#### WORK REQUEST
Provide an exact repetition of every entry, with no word altered.

BEGIN INPUT DATA

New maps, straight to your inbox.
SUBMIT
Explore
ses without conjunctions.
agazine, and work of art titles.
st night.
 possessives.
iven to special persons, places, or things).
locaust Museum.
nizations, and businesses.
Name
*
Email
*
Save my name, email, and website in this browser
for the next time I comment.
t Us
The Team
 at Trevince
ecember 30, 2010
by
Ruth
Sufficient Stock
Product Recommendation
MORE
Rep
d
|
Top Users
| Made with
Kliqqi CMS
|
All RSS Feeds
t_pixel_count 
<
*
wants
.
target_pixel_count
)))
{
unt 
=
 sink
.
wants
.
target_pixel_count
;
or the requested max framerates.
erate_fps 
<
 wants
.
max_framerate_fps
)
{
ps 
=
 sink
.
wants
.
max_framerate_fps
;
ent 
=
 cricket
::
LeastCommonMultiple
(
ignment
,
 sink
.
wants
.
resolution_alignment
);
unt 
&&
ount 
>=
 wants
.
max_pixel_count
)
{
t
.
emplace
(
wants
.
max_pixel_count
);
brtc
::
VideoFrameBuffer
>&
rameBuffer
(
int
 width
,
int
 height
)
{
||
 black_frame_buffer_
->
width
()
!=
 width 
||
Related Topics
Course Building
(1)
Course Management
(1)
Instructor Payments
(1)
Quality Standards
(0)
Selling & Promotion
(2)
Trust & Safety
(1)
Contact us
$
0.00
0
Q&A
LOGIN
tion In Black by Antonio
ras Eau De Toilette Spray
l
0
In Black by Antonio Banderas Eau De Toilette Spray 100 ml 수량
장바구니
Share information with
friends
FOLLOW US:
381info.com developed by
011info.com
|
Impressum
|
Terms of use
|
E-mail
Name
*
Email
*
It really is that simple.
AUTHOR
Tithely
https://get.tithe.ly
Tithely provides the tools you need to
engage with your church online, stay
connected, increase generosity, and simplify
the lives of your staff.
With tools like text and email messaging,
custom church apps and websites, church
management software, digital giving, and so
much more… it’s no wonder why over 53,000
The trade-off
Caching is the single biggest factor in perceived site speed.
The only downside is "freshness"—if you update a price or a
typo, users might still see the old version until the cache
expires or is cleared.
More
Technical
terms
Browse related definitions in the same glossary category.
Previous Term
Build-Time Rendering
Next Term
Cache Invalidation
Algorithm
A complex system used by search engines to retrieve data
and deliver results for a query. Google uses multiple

END INPUT DATA

#### RESULT
New maps, straight to your inbox.
SUBMIT
Explore
ses without conjunctions.
agazine, and work of art titles.
st night.
 possessives.
iven to special persons, places, or things).
locaust Museum.
nizations, and businesses.
Name
*
Email
*
Save my name, email, and website in this browser
for the next time I comment.
t Us
The Team
 at Trevince
ecember 30, 2010
by
Ruth
Sufficient Stock
Product Recommendation
MORE
Rep
d
|
Top Users
| Made with
Kliqqi CMS
|
All RSS Feeds
t_pixel_count 
<
*
wants
.
target_pixel_count
)))
{
unt 
=
 sink
.
wants
.
target_pixel_count
;
or the requested max framerates.
erate_fps 
<
 wants
.
max_framerate_fps
)
{
ps 
=
 sink
.
wants
.
max_framerate_fps
;
ent 
=
 cricket
::
LeastCommonMultiple
(
ignment
,
 sink
.
wants
.
resolution_alignment
);
unt 
&&
ount 
>=
 wants
.
max_pixel_count
)
{
t
.
emplace
(
wants
.
max_pixel_count
);
brtc
::
VideoFrameBuffer
>&
rameBuffer
(
int
 width
,
int
 height
)
{
||
 black_frame_buffer_
->
width
()
!=
 width 
||
Related Topics
Course Building
(1)
Course Management
(1)
Instructor Payments
(1)
Quality Standards
(0)
Selling & Promotion
(2)
Trust & Safety
(1)
Contact us
$
0.00
0
Q&A
LOGIN
tion In Black by Antonio
ras Eau De Toilette Spray
l
0
In Black by Antonio Banderas Eau De Toilette Spray 100 ml 수량
장바구니
Share information with
friends
FOLLOW US:
381info.com developed by
011info.com
|
Impressum
|
Terms of use
|
E-mail
Name
*
Email
*
It really is that simple.
AUTHOR
Tithely
https://get.tithe.ly
Tithely provides the tools you need to
engage with your church online, stay
connected, increase generosity, and simplify
the lives of your staff.
With tools like text and email messaging,
custom church apps and websites, church
management software, digital giving, and so
much more… it’s no wonder why over 53,000
The trade-off
Caching is the single biggest factor in perceived site speed.
The only downside is "freshness"—if you update a price or a
typo, users might still see the old version until the cache
expires or is cleared.
More
Technical
terms
Browse related definitions in the same glossary category.
Previous Term
Build-Time Rendering
Next Term
Cache Invalidation
Algorithm
A complex system used by search engines to retrieve data
and deliver results for a query. Google uses multiple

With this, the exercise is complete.